*AVAILABLE DATA*:
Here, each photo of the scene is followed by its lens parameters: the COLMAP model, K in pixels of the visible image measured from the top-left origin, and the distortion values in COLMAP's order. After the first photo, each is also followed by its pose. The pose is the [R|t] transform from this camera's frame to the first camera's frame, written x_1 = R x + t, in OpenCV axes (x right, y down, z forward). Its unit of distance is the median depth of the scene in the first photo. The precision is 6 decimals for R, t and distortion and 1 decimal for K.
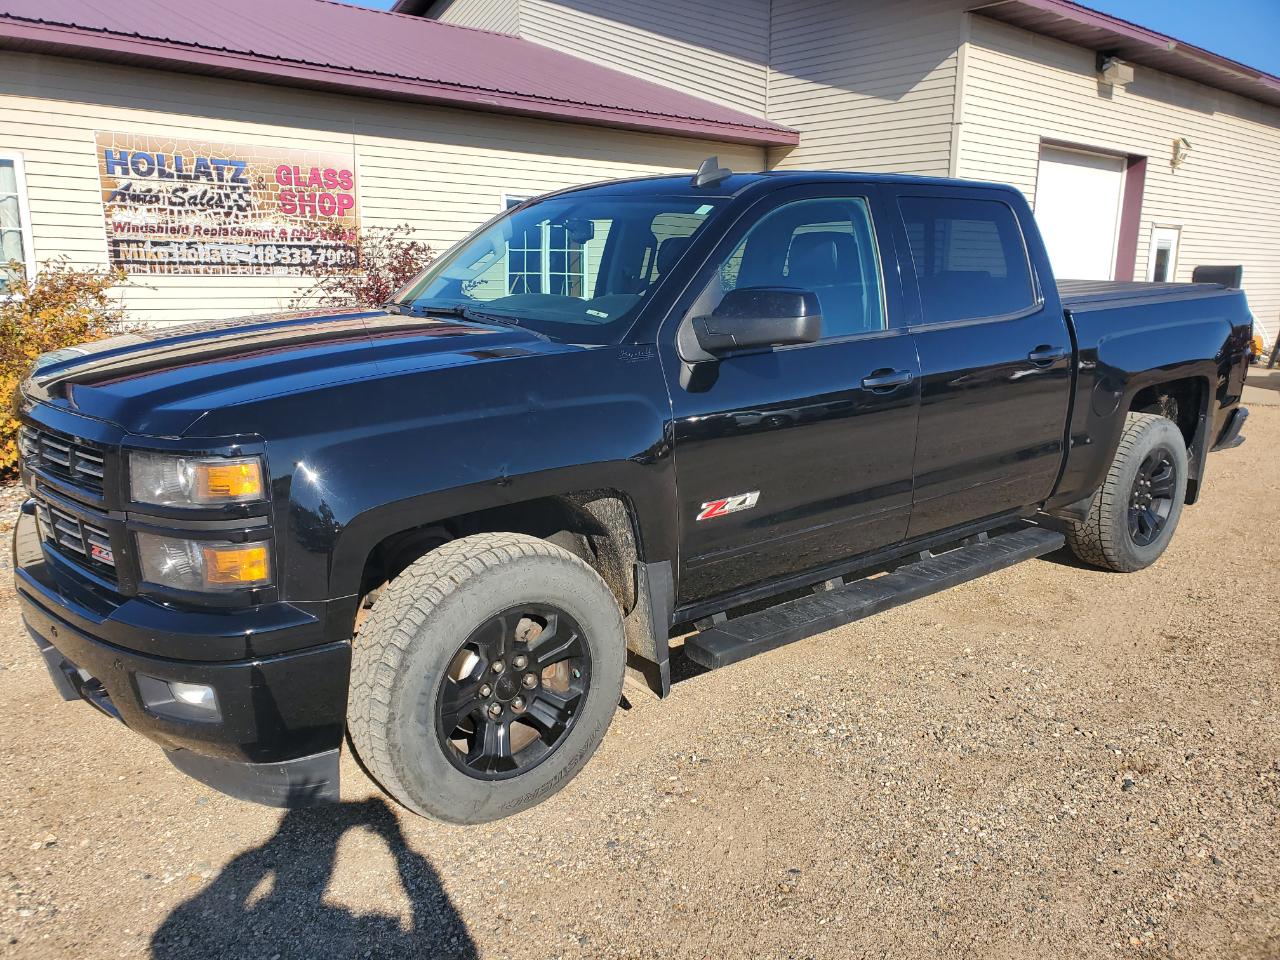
lens RADIAL K [[999.2, 0, 640.6], [0, 999.2, 478.5], [0, 0, 1]] dist [-0.000351, 0.033465]
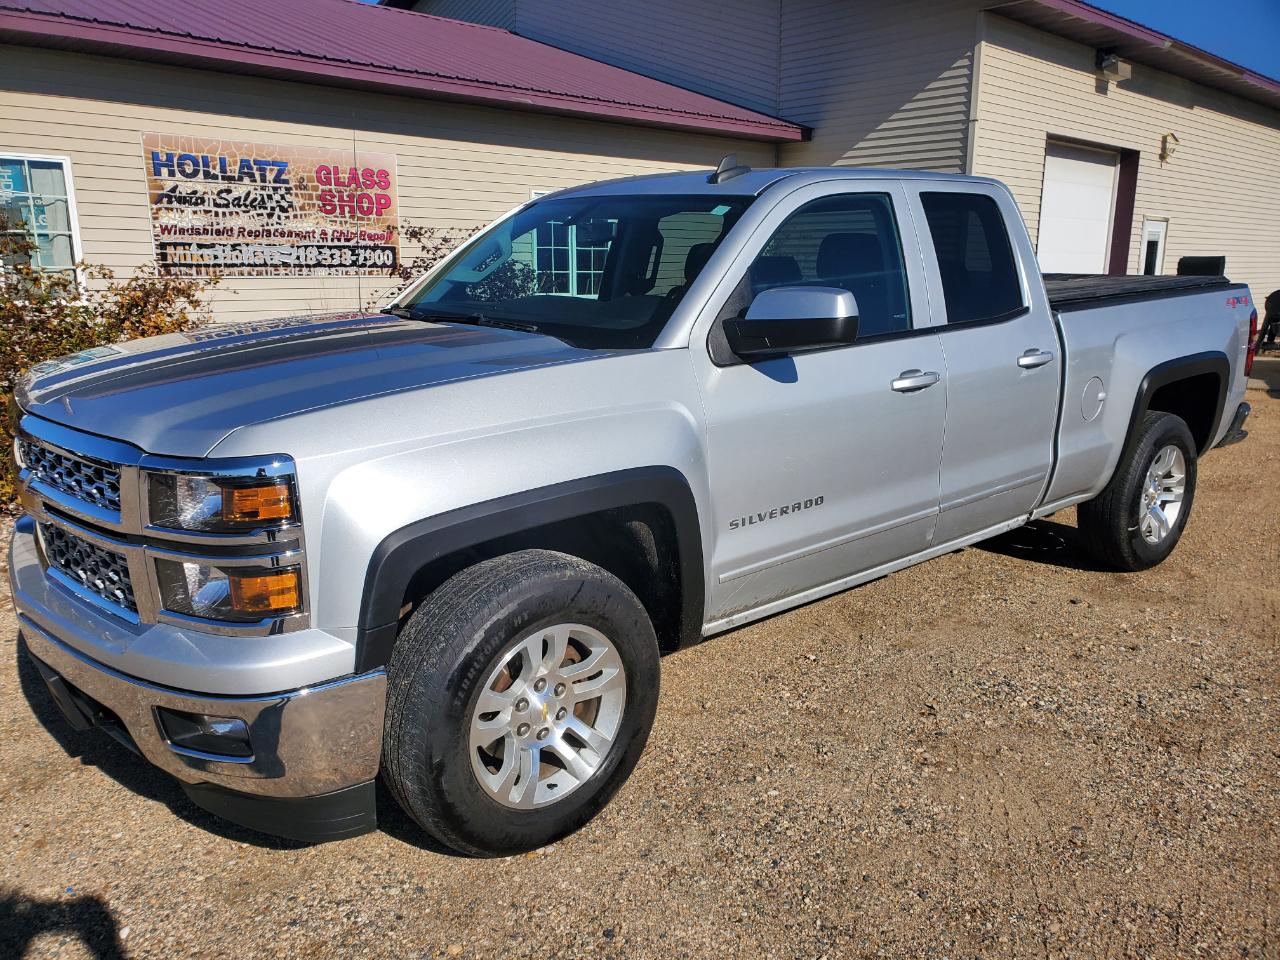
lens RADIAL K [[1005.4, 0, 640.9], [0, 1005.4, 484.7], [0, 0, 1]] dist [0.005503, 0.020029]
pose [[0.998348, -0.021508, 0.053280, -0.107015], [0.020957, 0.999721, 0.010886, -0.000615], [-0.053499, -0.009751, 0.998520, -0.018408]]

*PROBLEM DETAILS*: In the reply, every line of the material above is to be reproduced verbatim, and the images are to be left out.

*COMPLETED EXERCISE*:
Here, each photo of the scene is followed by its lens parameters: the COLMAP model, K in pixels of the visible image measured from the top-left origin, and the distortion values in COLMAP's order. After the first photo, each is also followed by its pose. The pose is the [R|t] transform from this camera's frame to the first camera's frame, written x_1 = R x + t, in OpenCV axes (x right, y down, z forward). Its unit of distance is the median depth of the scene in the first photo. The precision is 6 decimals for R, t and distortion and 1 decimal for K.
lens RADIAL K [[999.2, 0, 640.6], [0, 999.2, 478.5], [0, 0, 1]] dist [-0.000351, 0.033465]
lens RADIAL K [[1005.4, 0, 640.9], [0, 1005.4, 484.7], [0, 0, 1]] dist [0.005503, 0.020029]
pose [[0.998348, -0.021508, 0.053280, -0.107015], [0.020957, 0.999721, 0.010886, -0.000615], [-0.053499, -0.009751, 0.998520, -0.018408]]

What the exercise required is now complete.